Phase 3: Model Sweep
Neo then swept model choices while keeping the optimized agent fixed. That separated agent quality from model quality and made the cost comparison meaningful.
All 5 models were evaluated with the same Claude Haiku 4.5 judge, same questions, and same agent configuration. Pricing was fetched live from the OpenRouter /models API at evaluation time so the cost numbers reflected current rates.
Quality scores
| Model | Relevance | Accuracy | Helpfulness | Overall Avg |
|---|---|---|---|---|
| Gemma 4 26B (Google) | 9.00 | 8.67 | 6.50 | 7.88 |
| Mistral Small 3.2 (Mistral AI) | 8.33 | 8.00 | 6.83 | 7.62 |
| Llama 4 Scout (Meta) | 8.50 | 7.33 | 6.83 | 7.46 |
| Gemini 3.1 Flash Lite (baseline ref) | 8.50 | 7.50 | 6.33 | 7.33 |
| Nova Micro v1 (Amazon) | 7.33 | 8.50 | 5.67 | 6.96 |
Gemma 4 26B came out on top with a 7.88 average. It scored highest on relevance (9.0) and accuracy (8.67). The judge consistently noted that Gemma's responses were well-grounded in the retrieved context without unnecessary padding. Mistral Small 3.2 was a close second at 7.62, with the best helpfulness score among all sweep models.
Nova Micro was the weakest on quality at 6.96, though still above the original unoptimized baseline of 6.62. Its helpfulness score dropped back to 5.67, similar to the original baseline. The model tends to give short, accurate-but-terse responses that the judge penalizes for not being actionable enough.

Cost per session
This is where the picture gets interesting. The baseline model costs $0.002043 per session with the optimized agent. Every other model in the sweep costs less than a quarter of that.
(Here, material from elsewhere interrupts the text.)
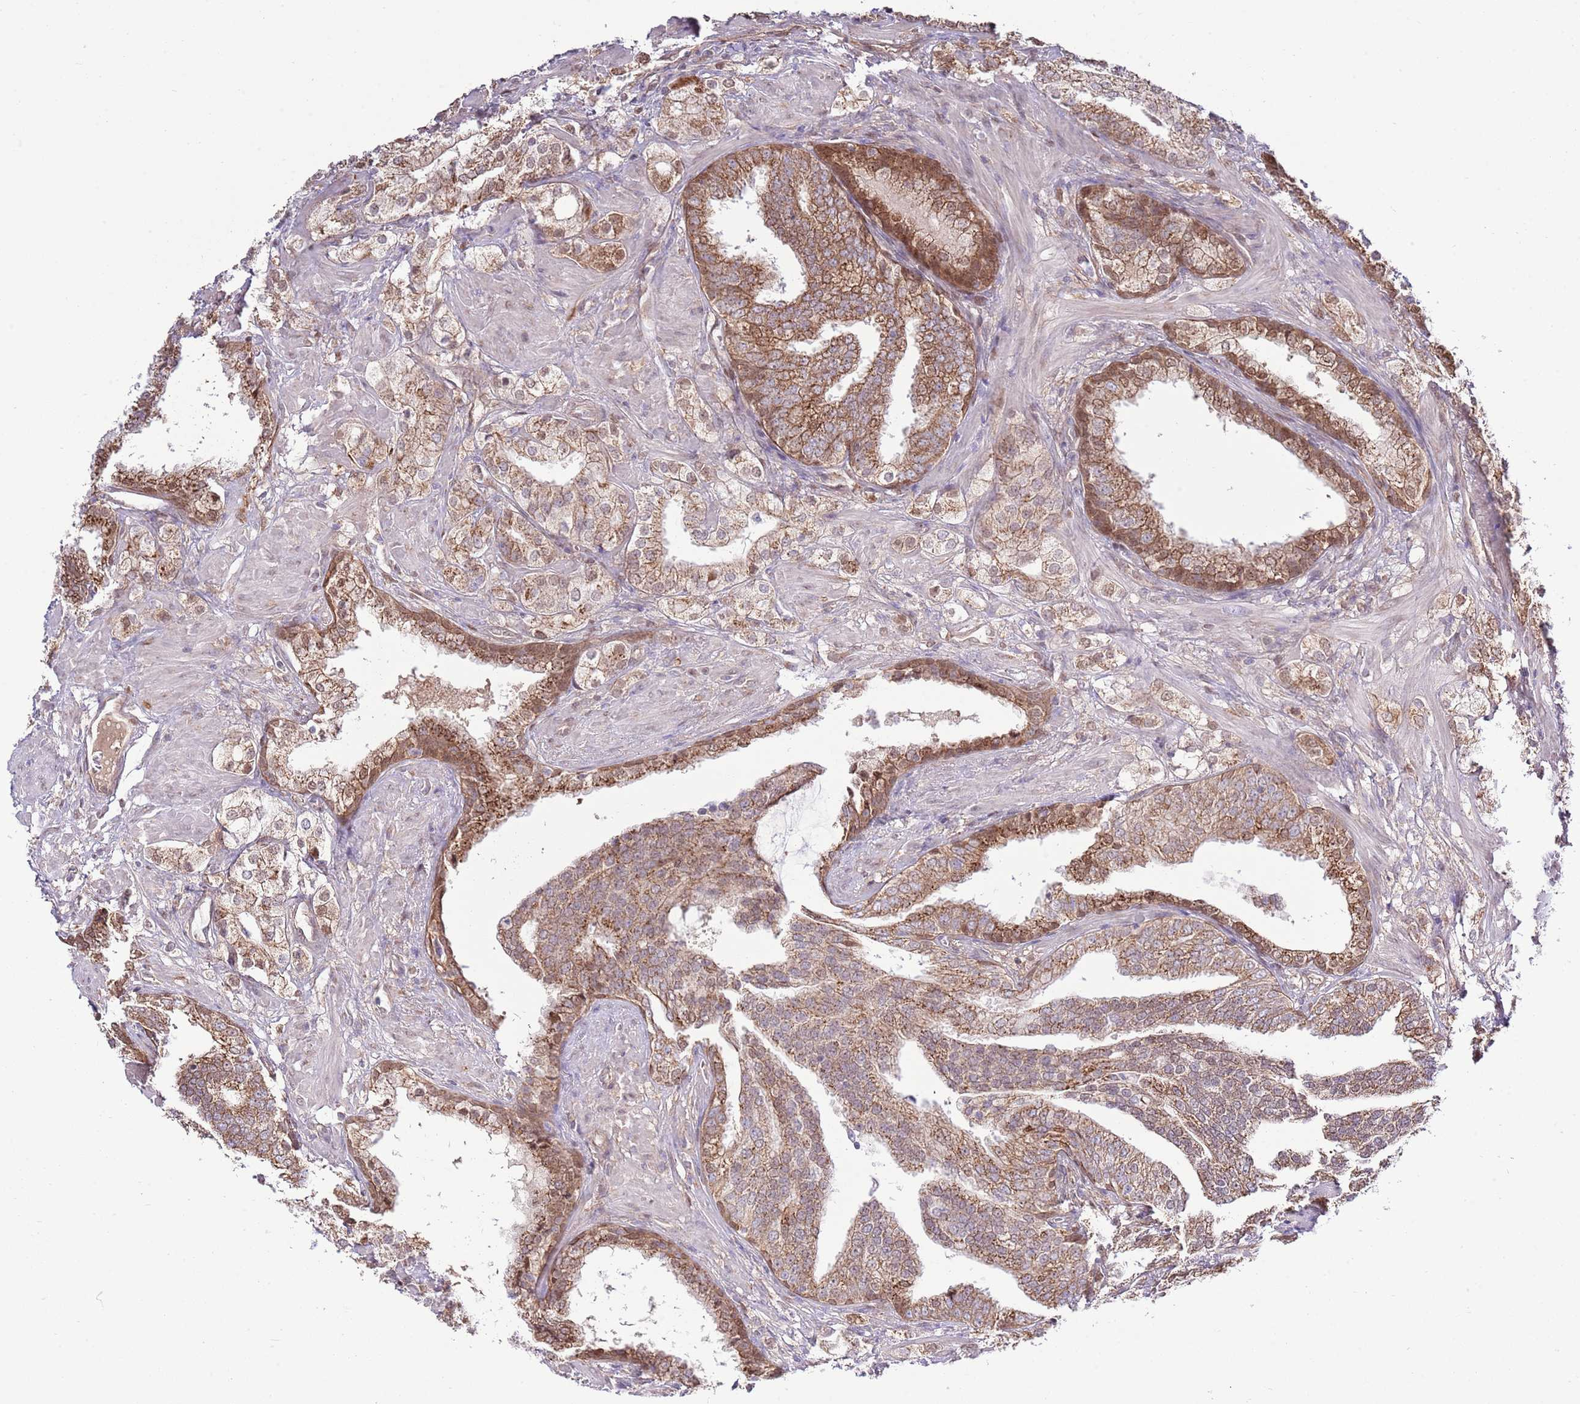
{"staining": {"intensity": "moderate", "quantity": ">75%", "location": "cytoplasmic/membranous,nuclear"}, "tissue": "prostate cancer", "cell_type": "Tumor cells", "image_type": "cancer", "snomed": [{"axis": "morphology", "description": "Adenocarcinoma, High grade"}, {"axis": "topography", "description": "Prostate"}], "caption": "High-magnification brightfield microscopy of high-grade adenocarcinoma (prostate) stained with DAB (3,3'-diaminobenzidine) (brown) and counterstained with hematoxylin (blue). tumor cells exhibit moderate cytoplasmic/membranous and nuclear positivity is appreciated in approximately>75% of cells. The staining was performed using DAB (3,3'-diaminobenzidine) to visualize the protein expression in brown, while the nuclei were stained in blue with hematoxylin (Magnification: 20x).", "gene": "ARL2BP", "patient": {"sex": "male", "age": 50}}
| Model | Input $/M tokens | Session Cost | vs Baseline Cost | Quality Avg |
|---|---|---|---|---|
| Gemini 3.1 Flash Lite (ref) | $0.25 | $0.002043 | - | 7.33 |
| Nova Micro v1 (Amazon) | $0.035 | $0.000238 | -88% | 6.96 |
| Mistral Small 3.2 | $0.075 | $0.000430 | -79% | 7.62 |
| Llama 4 Scout (Meta) | $0.080 | $0.000472 | -77% | 7.46 |
| Gemma 4 26B (Google) | $0.060 | $0.000509 | -75% | 7.88 |

Quality vs cost: the full picture
Looking at scores alone, Gemma wins. Looking at cost alone, Nova Micro wins. The scatter plot puts both axes together and makes the decision clear.

Gemma 4 26B is the clear winner. It scores higher than the baseline model on quality (7.88 vs 7.33) while costing 75% less per session. There is no tradeoff to make here. It is both better and cheaper.
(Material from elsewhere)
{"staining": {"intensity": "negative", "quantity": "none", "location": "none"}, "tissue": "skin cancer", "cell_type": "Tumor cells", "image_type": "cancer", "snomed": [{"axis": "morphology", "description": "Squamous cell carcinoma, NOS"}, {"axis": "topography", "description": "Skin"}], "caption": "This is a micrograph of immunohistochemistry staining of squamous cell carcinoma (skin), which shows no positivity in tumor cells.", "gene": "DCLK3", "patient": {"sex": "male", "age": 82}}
If cost is the primary constraint and a slight quality drop is acceptable, Nova Micro at $0.000238 per session is a viable option. At 6.96 average quality it is still above the original unoptimized baseline of 6.62, and the 88% cost reduction is significant at scale.
End-to-end improvement: Starting from the original unoptimized agent at 6.62/10 and $0.002420/session, the optimized agent running Gemma 4 26B delivers 7.88/10 quality (+19%) at $0.000509/session (-79% cost). Both metrics moved in the right direction simultaneously.
What This Exercise Showed
- Measure before you optimize. The team had a vague sense the chatbot was "okay." The judge said helpfulness was 5.67 out of 10. Those are very different starting points. Without a real baseline, any optimization is guesswork and any claimed improvement is unverifiable.
- Retrieval problems look like LLM problems. Turn 1 looked like the model did not know about the company. The actual problem was that zero documents were retrieved. Always check what context the LLM actually received before blaming the generation step.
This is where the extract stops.